Fig Security has exited stealth with $38 million in funding and a focused mission: help security teams cope with nonstop change by mapping, monitoring, and stress-testing the data that powers detections and response. The company’s platform builds live “data lineage” across the security stack—spanning sources, pipelines, data lakes, SIEM and SOAR—so that when something upstream shifts, teams know immediately what breaks downstream.
Why Change Is Breaking Modern Security Operations
Enterprises are shipping code faster, adopting AI, and swapping tools at a record clip. That dynamism is colliding with sprawling security stacks, where a subtle schema tweak or normalization change can silently blind critical detections. The Ponemon Institute has reported that large organizations run, on average, dozens of overlapping security tools, often north of 40. With every new control comes yet another data feed to maintain.
It’s not just complexity; it’s fragility. The Verizon Data Breach Investigations Report has consistently found that the human element factors into roughly 74% of breaches, and configuration drift is a frequent culprit. Gartner has long warned that most cloud security failures trace back to customer-side misconfigurations. In practice, that means even well-resourced teams can lose visibility when a new agent version lands or a logging pipeline reroutes events.
How Fig’s Platform Works Across Security Data
Fig samples security-relevant data as it moves through the stack and learns how that data changes across tools and transformations. From there, it constructs a real-time lineage graph—from source systems and collectors, through brokers and data lakes, into SIEM and SOAR—that ties detections and playbooks back to the upstream fields and formats they depend on.
When a field drops, a parser shifts, or a pipeline bottlenecks, the platform alerts security engineering and operations that specific detections, correlations, or response automations are at risk. Teams can also run “what-if” simulations before deploying patches or new tooling, so they can see, for example, whether a planned EDR agent upgrade will break lateral movement rules or mute high-fidelity alerts.
Consider a common failure mode: an endpoint vendor renames an event_id or changes timestamp precision. That tiny change cascades—parsers misfire, SIEM rules fail to match, and SOAR enrichments never trigger. Fig’s approach spots the upstream deviation and flags which downstream detections and dashboards are impacted, offering a guided fix before coverage gaps show up in an incident.
The company says it connects into data lakes and leading SIEM platforms to support heterogeneous environments, allowing teams to validate detections across cloud, endpoint, identity, and network telemetry without swapping existing investments.
Founders And Backers With SecOps Pedigree
Fig Security was founded by Shafir, who previously led global architecture for Google Cloud Security, alongside co-founders Nir Loya Dahan as CPO and Roy Haimof as CTO. The founding team built the company after hearing a recurring concern from CISOs: if detection data can’t be trusted minute to minute, AI-assisted security won’t inspire confidence either.
The $38 million raise includes backing from Team8 and Ten Eleven Ventures, with participation from seasoned security operators and executives such as Doug Merritt, former CEO of Splunk; Rene Bonvanie, former CMO of Palo Alto Networks; and the founders of Demisto and Siemplify. Fig reports enterprise customers in the low double-digits after eight months in market and aims to scale to 50–100 customers, with plans to expand across North America and triple headcount in engineering and go-to-market.
A New Layer In The Security Stack For Change
Fig is not a SIEM, SOAR, or XDR replacement; it’s a change-intelligence layer focused on the security data plane. If observability vendors like Monte Carlo brought lineage and data health to analytics, Fig is applying that discipline to detections and incident response. It’s also complementary to log routing and optimization tools that teams use to manage cost and scale, helping ensure that content built on top of those pipelines remains trustworthy as environments evolve.

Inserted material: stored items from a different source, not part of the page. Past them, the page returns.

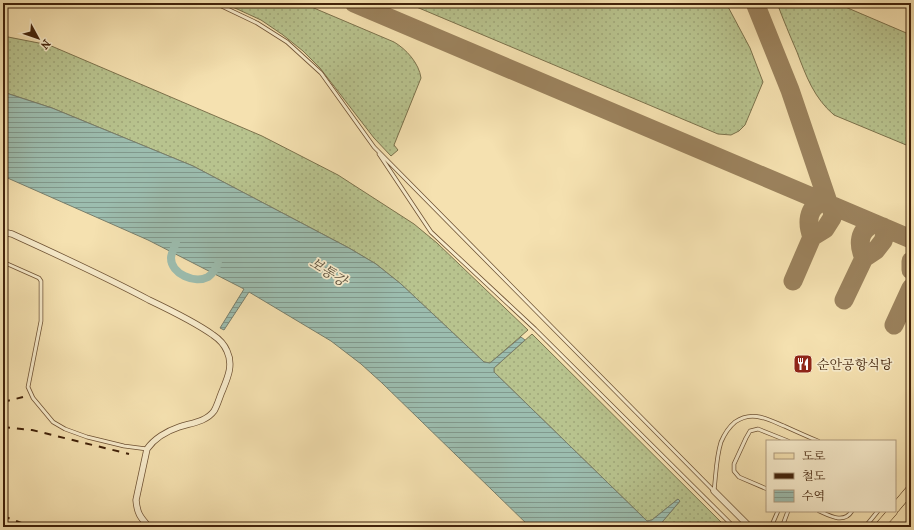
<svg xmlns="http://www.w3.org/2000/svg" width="914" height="530" viewBox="0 0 914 530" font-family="'IM FELL French Canon','Noto Serif KR',serif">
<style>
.grass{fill:url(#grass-dots);stroke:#7c724c}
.water{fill:url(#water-rules);stroke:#787f6d}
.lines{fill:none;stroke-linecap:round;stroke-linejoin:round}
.canal{stroke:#9cbdaf;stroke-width:8}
.taxiway{stroke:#9b825d;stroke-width:19}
.service-casing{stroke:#6e5234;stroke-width:4.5}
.minor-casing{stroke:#6e5234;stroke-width:7}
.primary-casing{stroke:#41220a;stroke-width:10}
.service{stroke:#f8eccc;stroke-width:3}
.minor{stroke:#f8eccc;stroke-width:5.5}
.primary{stroke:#f5e1b0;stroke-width:9}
.rail{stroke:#41220a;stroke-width:2;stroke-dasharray:7 7;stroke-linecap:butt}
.labels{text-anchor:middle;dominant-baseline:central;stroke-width:3.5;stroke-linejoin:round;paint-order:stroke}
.poi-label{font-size:13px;fill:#41220a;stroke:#f8eccc;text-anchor:start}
.water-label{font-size:14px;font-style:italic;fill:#5c503c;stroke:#f8eccc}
</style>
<defs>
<pattern id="grass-dots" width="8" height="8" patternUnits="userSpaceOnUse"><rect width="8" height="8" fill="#b8c38e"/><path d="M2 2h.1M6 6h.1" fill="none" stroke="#9fa779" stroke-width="1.8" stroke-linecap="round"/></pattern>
<pattern id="water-rules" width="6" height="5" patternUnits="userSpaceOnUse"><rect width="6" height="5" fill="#9cbdaf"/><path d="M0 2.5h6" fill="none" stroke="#81998d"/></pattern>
</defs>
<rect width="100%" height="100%" fill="#f5e1b0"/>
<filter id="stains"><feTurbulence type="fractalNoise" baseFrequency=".005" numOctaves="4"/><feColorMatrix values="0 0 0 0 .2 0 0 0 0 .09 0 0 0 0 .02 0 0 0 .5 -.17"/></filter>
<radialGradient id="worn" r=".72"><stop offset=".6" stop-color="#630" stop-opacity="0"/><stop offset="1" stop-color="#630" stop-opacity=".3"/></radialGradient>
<!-- grass -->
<path class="grass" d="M224 3H302L394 42C406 49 419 63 421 78L394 145 398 150 391 156 374 138 320 68 303 51 283 35 261 20Z
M407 3H726L750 48 763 82 745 125 739 131 731 135 718 134Z
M777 3H836L911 35V147L834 115C814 98 806 76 797 52 790 36 783 19 777 3Z
M3 36 49 45 262 136 338 175 414 224 437 243 528 330 490 363 484 362 401 284 376 264 349 248 193 166 52 108 3 92Z
M532 334 726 527H658L680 501 678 499 652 520 647 521 494 372V368Z"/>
<!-- water -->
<path class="water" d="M3 92 52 108 193 166 349 248 376 264 401 284 484 362 490 363 521 337 525 340 494 368V372L647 521 652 520 678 499 680 501 658 527H530L382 383 361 364 331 341 249 292 224 330 220 328 244 289 148 240 3 176Z"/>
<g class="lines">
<!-- canal -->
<path class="canal" d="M176 242C175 247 171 253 171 258 171 274 195 284 208 277 213 274 215 269 218 264"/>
<!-- taxiway -->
<path class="taxiway" d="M354 3 911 239
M755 3 790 90 829 205 833 212 832 218 825 229 812 237 793 281
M812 237C807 224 807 208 822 202
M864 258C858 245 858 230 874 224
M911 261V270
M844 300 864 258 876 250 883 241 885 235 883 227
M894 325 911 288"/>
<!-- service casing -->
<g class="service-casing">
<path id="service" d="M215 3 257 23 287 42 321 73 374 147 714 491
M379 154 431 232 535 329 734 527
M3 262 39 278 41 281V321L28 387 33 398 53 422 65 429 87 437 124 446 147 449
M767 489 739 477 734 471V464L746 438 750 431 758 429 788 441
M714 491C716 475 716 458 721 442 724 435 729 427 735 422 752 410 767 419 784 426 795 431 806 436 818 441
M819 511C830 516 844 524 852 511
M771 527 778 511
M782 527 788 511
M865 527 878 511"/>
</g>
<!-- minor casing -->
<g class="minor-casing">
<path id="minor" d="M3 232 12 234C58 255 104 276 149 300 170 310 195 322 213 335 219 339 224 344 227 351 234 366 227 379 221 394 219 399 217 406 214 411 206 422 191 423 179 427 167 431 154 439 147 449L136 500C137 513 140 517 149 527
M714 491 750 527"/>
</g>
<!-- primary casing -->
<g class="primary-casing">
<path id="primary" d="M895 508 911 489
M879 527 893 511"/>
</g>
<!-- service -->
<use href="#service" class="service"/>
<!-- minor -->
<use href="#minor" class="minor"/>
<!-- primary -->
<use href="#primary" class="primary"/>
<!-- rail -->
<path class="rail" d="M3 402 23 397
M3 427 32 430 129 454
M3 516 32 527"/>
</g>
<!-- icons -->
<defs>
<g id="restaurant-square" transform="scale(1)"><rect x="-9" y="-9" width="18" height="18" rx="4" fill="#8f2418" stroke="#f8eccc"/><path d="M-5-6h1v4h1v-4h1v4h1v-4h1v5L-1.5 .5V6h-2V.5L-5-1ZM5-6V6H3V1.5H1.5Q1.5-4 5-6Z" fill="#fff"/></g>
</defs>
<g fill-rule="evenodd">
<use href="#restaurant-square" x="803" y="364"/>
</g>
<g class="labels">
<!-- poi labels -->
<g class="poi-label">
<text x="817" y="364">순안공항식당</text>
</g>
<!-- water labels -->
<g class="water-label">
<text transform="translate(328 272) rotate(32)">보통강</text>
</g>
</g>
<!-- margin -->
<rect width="914" height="530" fill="none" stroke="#f5e1b0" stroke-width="16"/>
<rect x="4" y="4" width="906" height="522" fill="none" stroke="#41220a" stroke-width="2"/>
<rect x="8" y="8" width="898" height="514" fill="none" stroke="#41220a"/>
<!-- legend -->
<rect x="766" y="440" width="130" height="72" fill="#f8eccc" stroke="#af9b7e"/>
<rect x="774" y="453" width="20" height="6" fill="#f5e1b0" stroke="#af9b7e"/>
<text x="802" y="460" font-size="12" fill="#41220a">도로</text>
<rect x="774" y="473" width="20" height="6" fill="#41220a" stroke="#af9b7e"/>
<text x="802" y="480" font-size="12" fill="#41220a">철도</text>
<rect x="774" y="490" width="20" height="12" fill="url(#water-rules)" stroke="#af9b7e"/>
<text x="802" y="500" font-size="12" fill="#41220a">수역</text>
<!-- north arrow -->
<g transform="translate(38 38) rotate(130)" stroke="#f8eccc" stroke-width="3" paint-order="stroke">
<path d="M0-3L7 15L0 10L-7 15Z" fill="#41220a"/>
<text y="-6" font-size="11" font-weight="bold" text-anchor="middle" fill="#41220a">N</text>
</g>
<rect width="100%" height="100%" filter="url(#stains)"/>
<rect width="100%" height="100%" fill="url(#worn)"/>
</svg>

There’s a practicality to the pitch. Consolidation remains a buyer theme, but ripping and replacing core security platforms is slow and risky. A system that stabilizes what organizations already run—Splunk or Chronicle for analytics, Snowflake for security data lakes, and a mix of cloud-native and third-party controls—can reduce risk without wholesale change. For compliance-driven teams, automated lineage and impact analysis also offer defensible evidence when auditors ask how detection coverage is maintained through change.
What To Watch Next As Fig Scales Its Platform
Adoption will hinge on integration breadth and measurable outcomes. Metrics like mean time to detect broken detections, time to remediate pipeline regressions, and the % of changes safely simulated before production will indicate whether Fig turns “unknown unknowns” into managed maintenance. Forrester has noted that buyers favor tools that reduce operational toil and risk; change-aware security data lineage fits squarely in that value proposition.
If Fig can sustain real-time lineage at enterprise scale and prove it prevents silent coverage gaps, it will carve out a durable niche: making security programs resilient to the one constant defenders can’t control—change.